Selected passage>
--

Master of Urban Design (post-professional)

Description

The Master of Urban Design (MUD) program at the Daniels Faculty foregrounds equity in the built environment, exploring practice-based design knowledge as a medium for engaging the social and ecological challenges produced by global urbanization. The program leverages the progressive potential of the Canadian context and the rapid growth of the Greater Toronto Area as a space to explore these challenges as they come to bear on the future of North American urban regions.

While focused on design as a medium of practice and research, the program builds connections to urban planning—and more broadly to the social and environmental sciences—to explore speculative design thinking as a lens to reimagine the policies, infrastructures, and economies that govern city building today.

To this end, it engages real-world issues and partners with local institutions to facilitate knowledge exchange with design practitioners, decision makers, and advocates who actively shape the city. For example, we are excited to partner with the Toronto District School Board as a means to introduce MUD students with communities who are often underrepresented in more official planning and design processes. We have also partnered with an urban design office in a regional municipality to explore pressing social and ecological issues.

Our studios sequence is coordinated with city planning offices in the region, non-profits, and advocates in order for students to apply experimental thinking to problems on the ground. With the central location of the Daniels Faculty in the city of Toronto, the urban design program seeks to become a broadcast point for design practice as an agent of progressive urban change.

--

Given data>
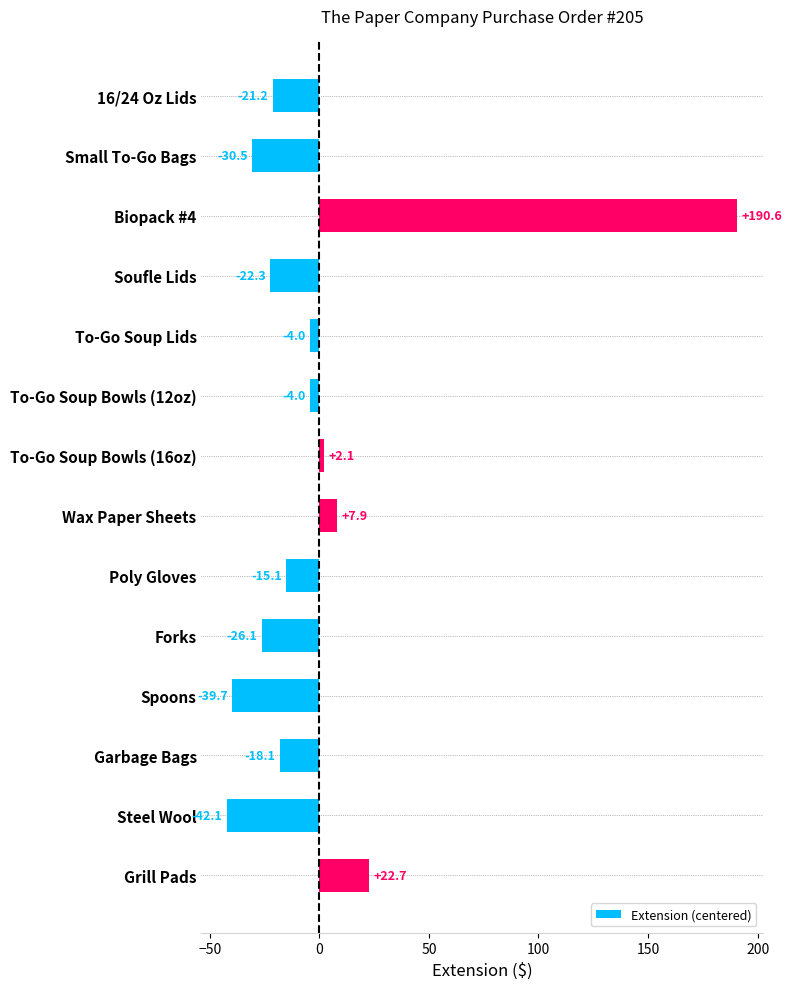

The value at Garbage Bags is -27.9. True or false?

False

--

Instruction 1>
Based on the program description above, do the following statements agree with the text? Answer yes or no for each, and quote the words that decide it.
(a) The program partners with the Toronto District School Board.
(b) The program focuses on urban planning rather than on design.
(c) The studio sequence is coordinated with city planning offices in the region.
Instruction 2>
Answer these questions from the program description above:
(a) What is the full name of the program abbreviated MUD?
(b) The rapid growth of which area does the program use as a space to explore its challenges?
(c) What kind of office in a regional municipality has the program partnered with?
Instruction 3> Write out the part of the program description between "Master of Urban Design (post-professional)" and "city building today.", inclusive.

Response box 1>
(a) Yes: "we are excited to partner with the Toronto District School Board"
(b) No: "While focused on design as a medium of practice and research, the program builds connections to urban planning"
(c) Yes: "Our studios sequence is coordinated with city planning offices in the region, non-profits, and advocates"

Response box 2>
(a) Master of Urban Design
(b) The Greater Toronto Area
(c) An urban design office

Response box 3>
Master of Urban Design (post-professional)

Description

The Master of Urban Design (MUD) program at the Daniels Faculty foregrounds equity in the built environment, exploring practice-based design knowledge as a medium for engaging the social and ecological challenges produced by global urbanization. The program leverages the progressive potential of the Canadian context and the rapid growth of the Greater Toronto Area as a space to explore these challenges as they come to bear on the future of North American urban regions.

While focused on design as a medium of practice and research, the program builds connections to urban planning—and more broadly to the social and environmental sciences—to explore speculative design thinking as a lens to reimagine the policies, infrastructures, and economies that govern city building today.